• Exercise:
Across the listing below, count the lines with "stack" in them. Write nothing but the number.

• Records to process:
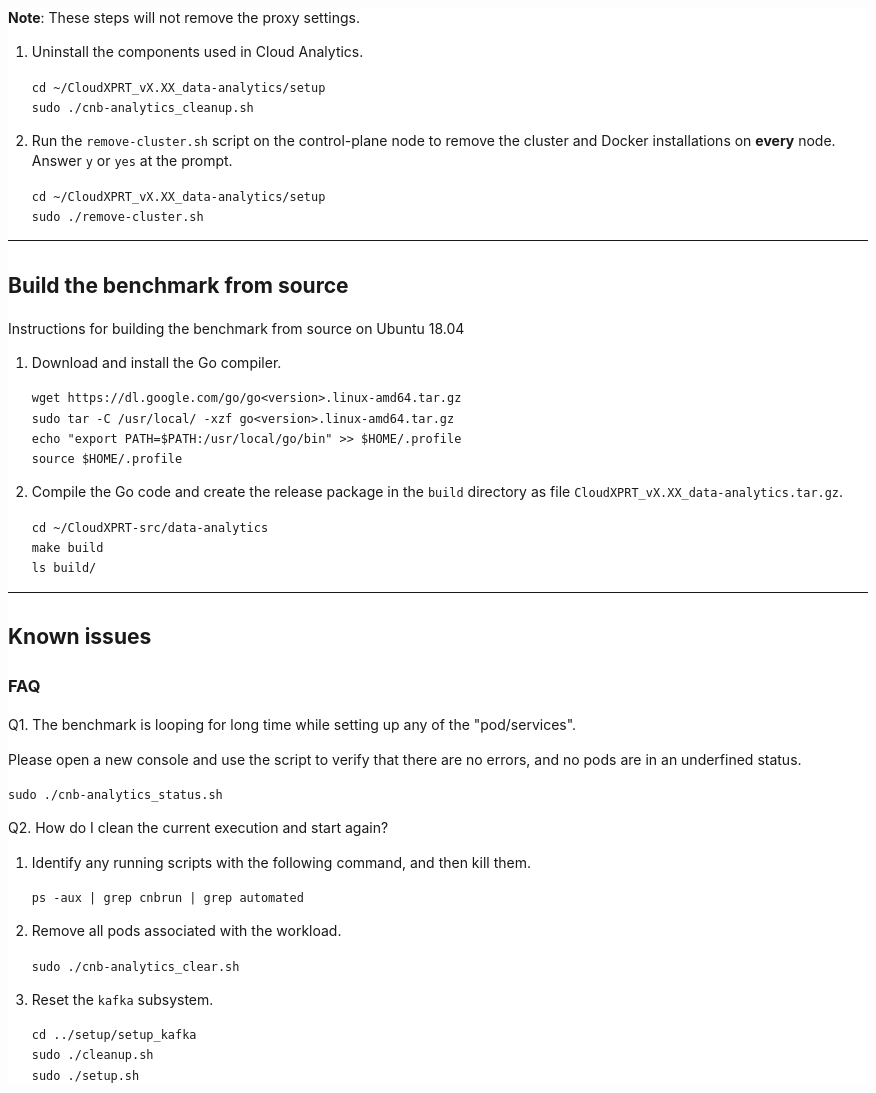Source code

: **Note**: These steps will not remove the proxy settings.

1. Uninstall the components used in Cloud Analytics.
	```
	cd ~/CloudXPRT_vX.XX_data-analytics/setup
	sudo ./cnb-analytics_cleanup.sh
	```

2. Run the `remove-cluster.sh` script on the control-plane node to remove the cluster and Docker installations on **every** node. Answer `y` or `yes` at the prompt.
	```
	cd ~/CloudXPRT_vX.XX_data-analytics/setup
	sudo ./remove-cluster.sh
	```

___

## Build the benchmark from source
Instructions for building the benchmark from source on Ubuntu 18.04

1. Download and install the Go compiler.
	```
	wget https://dl.google.com/go/go<version>.linux-amd64.tar.gz
	sudo tar -C /usr/local/ -xzf go<version>.linux-amd64.tar.gz
	echo "export PATH=$PATH:/usr/local/go/bin" >> $HOME/.profile
	source $HOME/.profile
	```

2. Compile the Go code and create the release package in the `build` directory as file `CloudXPRT_vX.XX_data-analytics.tar.gz`.
	```
	cd ~/CloudXPRT-src/data-analytics
	make build
	ls build/
	```

___

## Known issues

### FAQ

Q1. The benchmark is looping for long time while setting up any of the "pod/services".

Please open a new console and use the script to verify that there are no errors, and no pods are in an underfined status.
```
sudo ./cnb-analytics_status.sh
```

Q2. How do I clean the current execution and start again?

1. Identify any running scripts with the following command, and then kill them.
	```
	ps -aux | grep cnbrun | grep automated
	```
2. Remove all pods associated with the workload.
	```
	sudo ./cnb-analytics_clear.sh
	```
3. Reset the `kafka` subsystem.
	```
	cd ../setup/setup_kafka
	sudo ./cleanup.sh
	sudo ./setup.sh
	```
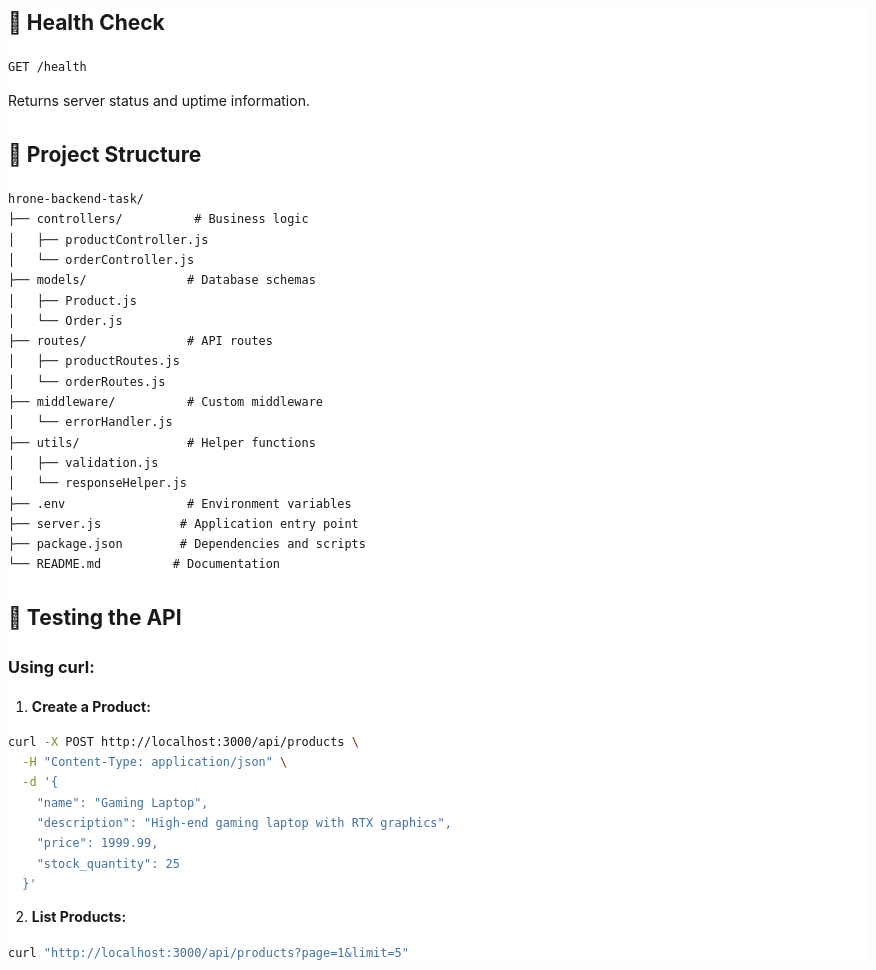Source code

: ## 🏥 Health Check

```http
GET /health
```

Returns server status and uptime information.

## 📁 Project Structure

```
hrone-backend-task/
├── controllers/          # Business logic
│   ├── productController.js
│   └── orderController.js
├── models/              # Database schemas
│   ├── Product.js
│   └── Order.js
├── routes/              # API routes
│   ├── productRoutes.js
│   └── orderRoutes.js
├── middleware/          # Custom middleware
│   └── errorHandler.js
├── utils/               # Helper functions
│   ├── validation.js
│   └── responseHelper.js
├── .env                 # Environment variables
├── server.js           # Application entry point
├── package.json        # Dependencies and scripts
└── README.md          # Documentation
```

## 🧪 Testing the API

### Using curl:

1. **Create a Product:**
```bash
curl -X POST http://localhost:3000/api/products \
  -H "Content-Type: application/json" \
  -d '{
    "name": "Gaming Laptop",
    "description": "High-end gaming laptop with RTX graphics",
    "price": 1999.99,
    "stock_quantity": 25
  }'
```

2. **List Products:**
```bash
curl "http://localhost:3000/api/products?page=1&limit=5"
```
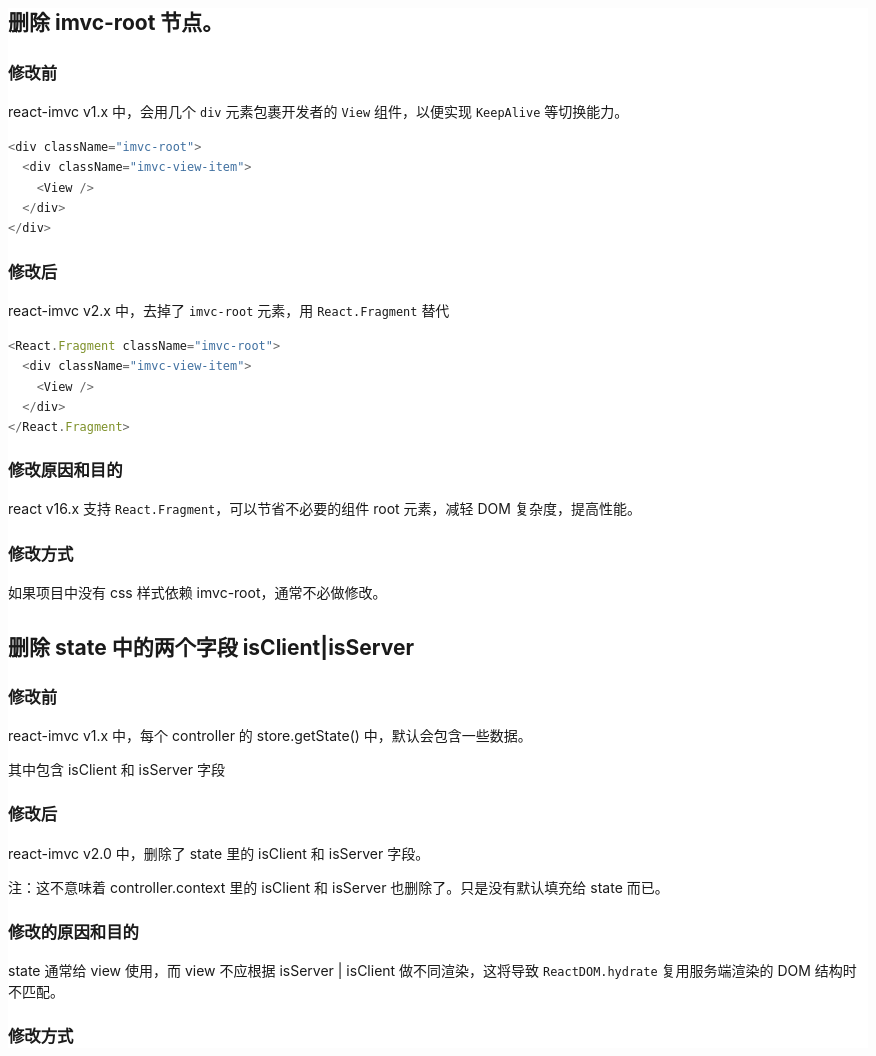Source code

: ## 删除 imvc-root 节点。

### 修改前

react-imvc v1.x 中，会用几个 `div` 元素包裹开发者的 `View` 组件，以便实现 `KeepAlive` 等切换能力。

```javascript
<div className="imvc-root">
  <div className="imvc-view-item">
    <View />
  </div>
</div>
```

### 修改后

react-imvc v2.x 中，去掉了 `imvc-root` 元素，用 `React.Fragment` 替代

```javascript
<React.Fragment className="imvc-root">
  <div className="imvc-view-item">
    <View />
  </div>
</React.Fragment>
```

### 修改原因和目的

react v16.x 支持 `React.Fragment`，可以节省不必要的组件 root 元素，减轻 DOM 复杂度，提高性能。

### 修改方式

如果项目中没有 css 样式依赖 imvc-root，通常不必做修改。

## 删除 state 中的两个字段 isClient|isServer

### 修改前

react-imvc v1.x 中，每个 controller 的 store.getState() 中，默认会包含一些数据。

其中包含 isClient 和 isServer 字段

### 修改后

react-imvc v2.0 中，删除了 state 里的 isClient 和 isServer 字段。

注：这不意味着 controller.context 里的 isClient 和 isServer 也删除了。只是没有默认填充给 state 而已。

### 修改的原因和目的

state 通常给 view 使用，而 view 不应根据 isServer | isClient 做不同渲染，这将导致 `ReactDOM.hydrate` 复用服务端渲染的 DOM 结构时不匹配。

### 修改方式

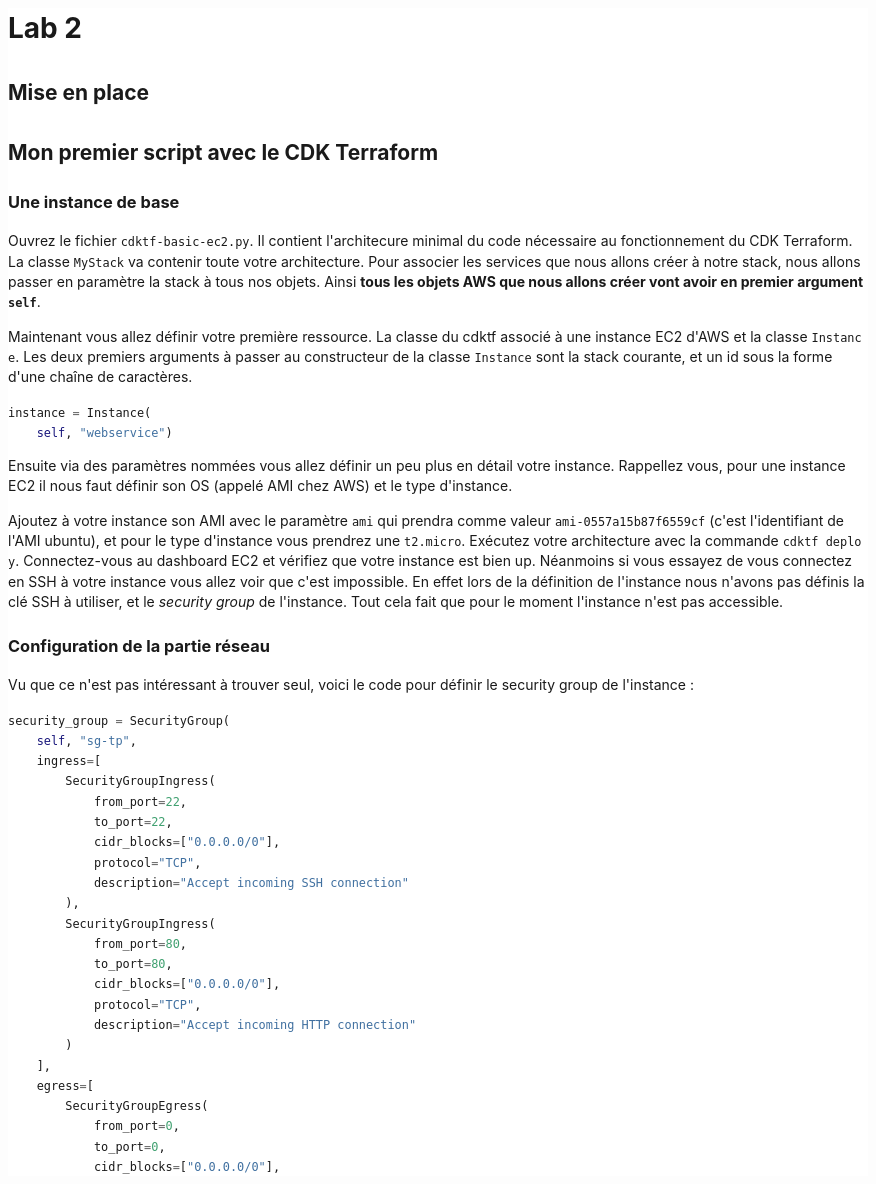 # Lab 2

## Mise en place

## Mon premier script avec le CDK Terraform

### Une instance de base

Ouvrez le fichier `cdktf-basic-ec2.py`. Il contient l'architecure minimal du code nécessaire au fonctionnement du CDK Terraform. La classe `MyStack` va contenir toute votre architecture. Pour associer les services que nous allons créer à notre stack, nous allons passer en paramètre la stack à tous nos objets. Ainsi **tous les objets AWS que nous allons créer vont avoir en premier argument `self`**. 

Maintenant vous allez définir votre première ressource. La classe du cdktf associé à une instance EC2 d'AWS et la classe `Instance`. Les deux premiers arguments à passer au constructeur de la classe `Instance` sont la stack courante, et un id sous la forme d'une chaîne de caractères. 

```python
instance = Instance(
    self, "webservice")
```

Ensuite via des paramètres nommées vous allez définir un peu plus en détail votre instance. Rappellez vous, pour une instance EC2 il nous faut définir son OS (appelé AMI chez AWS) et le type d'instance.

Ajoutez à votre instance son AMI avec le paramètre `ami` qui prendra comme valeur `ami-0557a15b87f6559cf` (c'est l'identifiant de l'AMI ubuntu), et pour le type d'instance vous prendrez une `t2.micro`. Exécutez votre architecture avec la commande `cdktf deploy`. Connectez-vous au dashboard EC2 et vérifiez que votre instance est bien up. Néanmoins si vous essayez de vous connectez en SSH à votre instance vous allez voir que c'est impossible. En effet lors de la définition de l'instance nous n'avons pas définis la clé SSH à utiliser, et le *security group* de l'instance. Tout cela fait que pour le moment l'instance n'est pas accessible. 

### Configuration de la partie réseau

Vu que ce n'est pas intéressant à trouver seul, voici le code pour définir le security group de l'instance :

```python
security_group = SecurityGroup(
    self, "sg-tp",
    ingress=[
        SecurityGroupIngress(
            from_port=22,
            to_port=22,
            cidr_blocks=["0.0.0.0/0"],
            protocol="TCP",
            description="Accept incoming SSH connection"
        ),
        SecurityGroupIngress(
            from_port=80,
            to_port=80,
            cidr_blocks=["0.0.0.0/0"],
            protocol="TCP",
            description="Accept incoming HTTP connection"
        )
    ],
    egress=[
        SecurityGroupEgress(
            from_port=0,
            to_port=0,
            cidr_blocks=["0.0.0.0/0"],
```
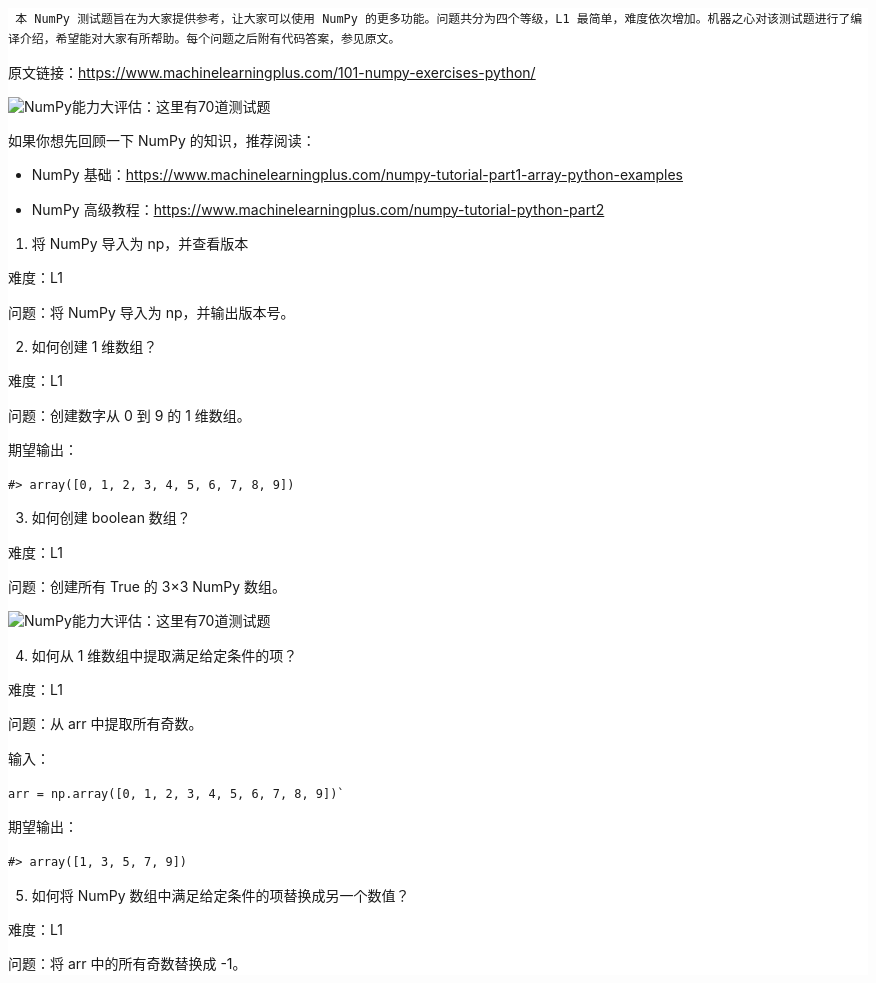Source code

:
 ```
 本 NumPy 测试题旨在为大家提供参考，让大家可以使用 NumPy 的更多功能。问题共分为四个等级，L1 最简单，难度依次增加。机器之心对该测试题进行了编译介绍，希望能对大家有所帮助。每个问题之后附有代码答案，参见原文。
```

原文链接：https://www.machinelearningplus.com/101-numpy-exercises-python/

![NumPy能力大评估：这里有70道测试题](http://p3.pstatp.com/large/66c0000594c0db501e22)

如果你想先回顾一下 NumPy 的知识，推荐阅读：

* NumPy 基础：https://www.machinelearningplus.com/numpy-tutorial-part1-array-python-examples

* NumPy 高级教程：https://www.machinelearningplus.com/numpy-tutorial-python-part2

1. 将 NumPy 导入为 np，并查看版本

难度：L1

问题：将 NumPy 导入为 np，并输出版本号。

2. 如何创建 1 维数组？

难度：L1

问题：创建数字从 0 到 9 的 1 维数组。

期望输出：

```
#> array([0, 1, 2, 3, 4, 5, 6, 7, 8, 9])
```

3. 如何创建 boolean 数组？

难度：L1

问题：创建所有 True 的 3×3 NumPy 数组。

![NumPy能力大评估：这里有70道测试题](http://p3.pstatp.com/large/66bd00063808679cadd4)

4. 如何从 1 维数组中提取满足给定条件的项？

难度：L1

问题：从 arr 中提取所有奇数。

输入：

```
arr = np.array([0, 1, 2, 3, 4, 5, 6, 7, 8, 9])`
```

期望输出：

```
#> array([1, 3, 5, 7, 9])
```

5. 如何将 NumPy 数组中满足给定条件的项替换成另一个数值？

难度：L1

问题：将 arr 中的所有奇数替换成 -1。

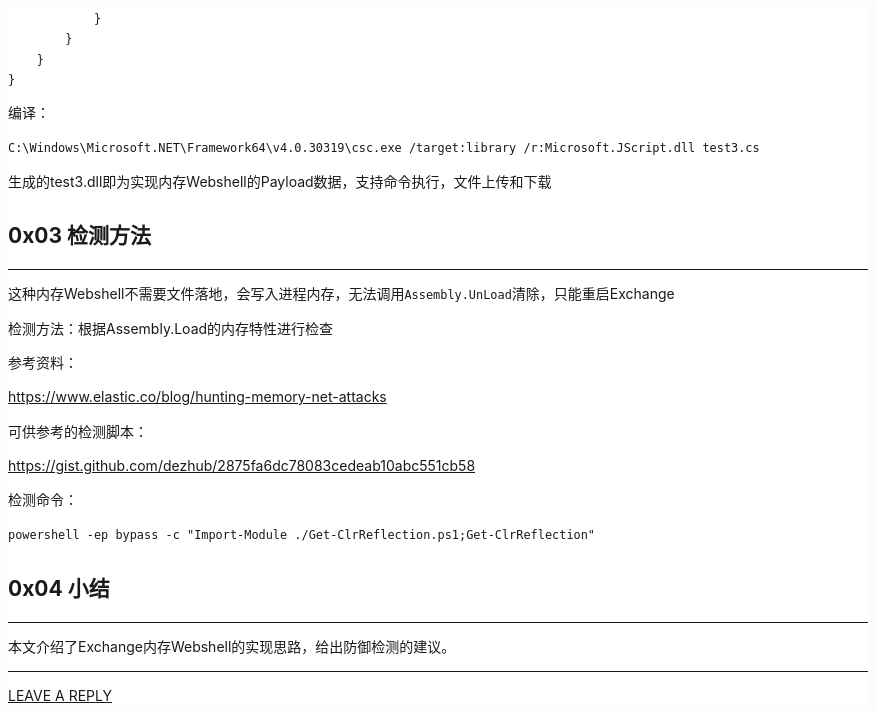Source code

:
 ```
            }
        }
    }
}
```

编译：

```
C:\Windows\Microsoft.NET\Framework64\v4.0.30319\csc.exe /target:library /r:Microsoft.JScript.dll test3.cs
```

生成的test3.dll即为实现内存Webshell的Payload数据，支持命令执行，文件上传和下载

## 0x03 检测方法
---

这种内存Webshell不需要文件落地，会写入进程内存，无法调用`Assembly.UnLoad`清除，只能重启Exchange

检测方法：根据Assembly.Load的内存特性进行检查

参考资料：

https://www.elastic.co/blog/hunting-memory-net-attacks

可供参考的检测脚本：

https://gist.github.com/dezhub/2875fa6dc78083cedeab10abc551cb58

检测命令：

```
powershell -ep bypass -c "Import-Module ./Get-ClrReflection.ps1;Get-ClrReflection"
```

## 0x04 小结
---

本文介绍了Exchange内存Webshell的实现思路，给出防御检测的建议。


---


[LEAVE A REPLY](https://github.com/3gstudent/feedback/issues/new)

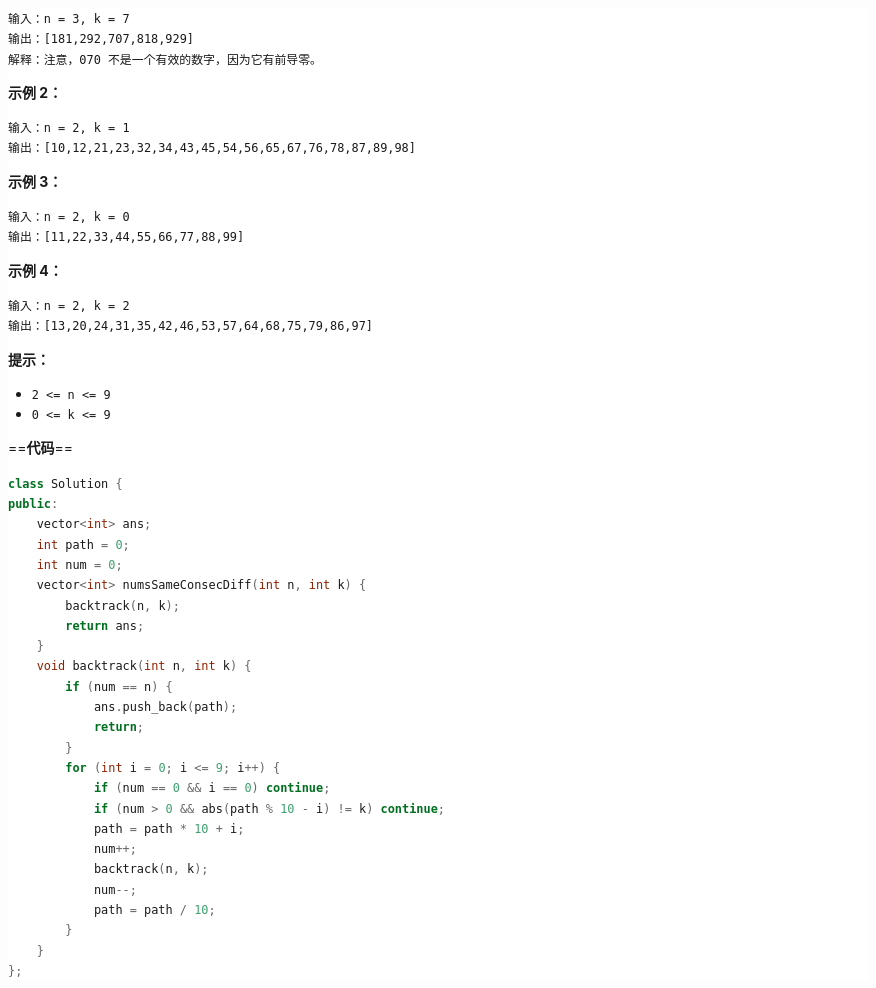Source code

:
 ```
输入：n = 3, k = 7
输出：[181,292,707,818,929]
解释：注意，070 不是一个有效的数字，因为它有前导零。
```

**示例 2：**

```
输入：n = 2, k = 1
输出：[10,12,21,23,32,34,43,45,54,56,65,67,76,78,87,89,98]
```

**示例 3：**

```
输入：n = 2, k = 0
输出：[11,22,33,44,55,66,77,88,99]
```

**示例 4：**

```
输入：n = 2, k = 2
输出：[13,20,24,31,35,42,46,53,57,64,68,75,79,86,97]
```

 

**提示：**

- `2 <= n <= 9`
- `0 <= k <= 9`



==**代码**==

```c++
class Solution {
public:
    vector<int> ans;
    int path = 0;
    int num = 0;
    vector<int> numsSameConsecDiff(int n, int k) {
        backtrack(n, k);
        return ans;
    }
    void backtrack(int n, int k) {
        if (num == n) {
            ans.push_back(path);
            return;
        }
        for (int i = 0; i <= 9; i++) {
            if (num == 0 && i == 0) continue;
            if (num > 0 && abs(path % 10 - i) != k) continue;
            path = path * 10 + i;
            num++;
            backtrack(n, k);
            num--;
            path = path / 10;
        }
    }
};
```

• Result of the exercise:
2